Reading

When life interests intersect …

Throughout my library career I advocated for the Minnesota Center for the Book and the Minnesota Book Awards.  I’ve booktalked Book Award nominated titles and represented Greater Minnesota on the Book Award Advisory Committee, as well as attended receptions at the Library of Congress to celebrate the work of Centers for the Book around the United States. 

So I was excited to learn about a new book club – One Book / One Minnesota.  Launched in the spring of 2020 as Minnesota went into Covid quarantine and libraries closed their doors to walk-in patrons, One Book encouraged Minnesotans to read together.  The three titles selected thus far feature award winning Minnesota authors:

  1. Because of Winn Dixie by Kate DiCamillo
  2. A Good Time for the Truth: Race in Minnesota edited by Sun Yung Shin
  3. A Plague of Doves by Louise Erdrich.

A blending of reading good books by Minnesota authors and retirement life came together last night as I led an online book discussion of A Good Time for the Truth.  This anthology contains 16 extremely well written chapters, each by a different Minnesota author, each a Person of Color living and working in our state.  Artfully edited by Sun Yung Shin.  The first lines of her introduction read:

You hold in your hand a book of visions.  Memories.  True stories.  Shock.  Grief.  Dreams.  Activism.  Recognition. A call for us to listen and learn about one another’s real lives in Minnesota.

While the setting and many of the references are Minnesota specific, the stories are real whether they occur in Minneapolis or Minocqua, Rochester or Rockford or any city, USA.  Stories which reveal how those who look like me – white, middle-aged, educated, financially comfortable, that is to say privileged – take for granted our place in this white patriarchy.  Or, conversely as Sun Yung Shin states:

Most people of color in the United States have to think about race every day, multiple times a day.  We are constantly negotiating our bodies, our selves, our identities, in a racialized society.

These stories are so well written and revealing that I could only read one at a time before setting down the book and taking time and space to reflect, sometimes to cry, about the injustices and inequities to which I was blind.  This same sentiment was expressed by several participating in our church’s Common Read book discussion.
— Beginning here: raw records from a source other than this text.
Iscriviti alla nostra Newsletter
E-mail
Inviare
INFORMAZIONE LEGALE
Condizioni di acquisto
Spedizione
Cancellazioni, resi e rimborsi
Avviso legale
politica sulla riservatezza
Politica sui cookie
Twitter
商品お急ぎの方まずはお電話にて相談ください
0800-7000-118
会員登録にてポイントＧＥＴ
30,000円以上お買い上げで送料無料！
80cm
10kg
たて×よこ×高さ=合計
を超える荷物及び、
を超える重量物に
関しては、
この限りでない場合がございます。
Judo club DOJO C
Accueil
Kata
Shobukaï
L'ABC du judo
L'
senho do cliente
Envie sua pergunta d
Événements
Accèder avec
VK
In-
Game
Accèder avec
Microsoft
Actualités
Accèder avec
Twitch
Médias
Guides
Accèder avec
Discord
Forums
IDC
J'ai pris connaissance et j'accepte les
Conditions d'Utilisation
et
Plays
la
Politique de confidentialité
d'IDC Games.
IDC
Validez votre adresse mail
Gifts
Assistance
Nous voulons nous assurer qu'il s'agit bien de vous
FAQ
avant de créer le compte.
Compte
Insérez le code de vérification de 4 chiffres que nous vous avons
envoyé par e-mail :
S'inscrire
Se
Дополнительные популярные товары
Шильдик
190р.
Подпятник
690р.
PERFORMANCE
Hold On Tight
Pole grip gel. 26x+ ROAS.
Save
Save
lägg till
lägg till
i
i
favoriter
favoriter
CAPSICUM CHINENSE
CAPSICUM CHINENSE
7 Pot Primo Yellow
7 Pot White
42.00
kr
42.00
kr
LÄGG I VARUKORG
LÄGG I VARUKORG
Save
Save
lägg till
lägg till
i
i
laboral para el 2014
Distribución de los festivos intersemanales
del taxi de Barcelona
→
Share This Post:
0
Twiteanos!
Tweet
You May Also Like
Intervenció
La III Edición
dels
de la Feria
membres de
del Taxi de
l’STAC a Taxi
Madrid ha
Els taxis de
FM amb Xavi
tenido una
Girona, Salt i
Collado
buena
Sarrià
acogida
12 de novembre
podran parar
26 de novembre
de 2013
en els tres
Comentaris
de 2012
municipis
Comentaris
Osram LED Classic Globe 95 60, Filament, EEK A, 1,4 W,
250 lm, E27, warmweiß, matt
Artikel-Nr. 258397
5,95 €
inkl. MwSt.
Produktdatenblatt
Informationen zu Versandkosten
We are living the great American democratic experiment.  But for it to be truly successful, all the voices need to be heard.  Those Indigenous People with whom our government has repeatedly broken trust.  Those whose ancestors were brought here against their will chained in the holds of slave ships.  Those who came to this “land of opportunity” for a myriad of reasons and every day enrich the whole of our existence but whose contributions are minimized because they are different.  I encourage you to pick up a copy of A Good Time for the Truth: Race in Minnesota.  Read with an open heart the beauty of the language on the page and hear the stories of fellow Americans. After, give me a call or an email or a text so we can chat as we grow and learn together.

P.S. If you want to hear some of the authors in their own voices, check out this One Book / One Minnesota YouTube video with Sun Young Shin and six of the anthology’s authors.

4 thoughts on “When life interests intersect …

  1. Hi annbh356, I have not read a Good Time for Truth, but wanted to share a life long observation. I commonly hear derogatory words come from fine people who probably don’t even recognize the hurtful things they say. I am half Chinese with a last name that is not recognized as Asian by most people here in the States. I easily pass as white and hear comments, somewhat frequently, that might not be uttered if my ethnicity were more readily apparent.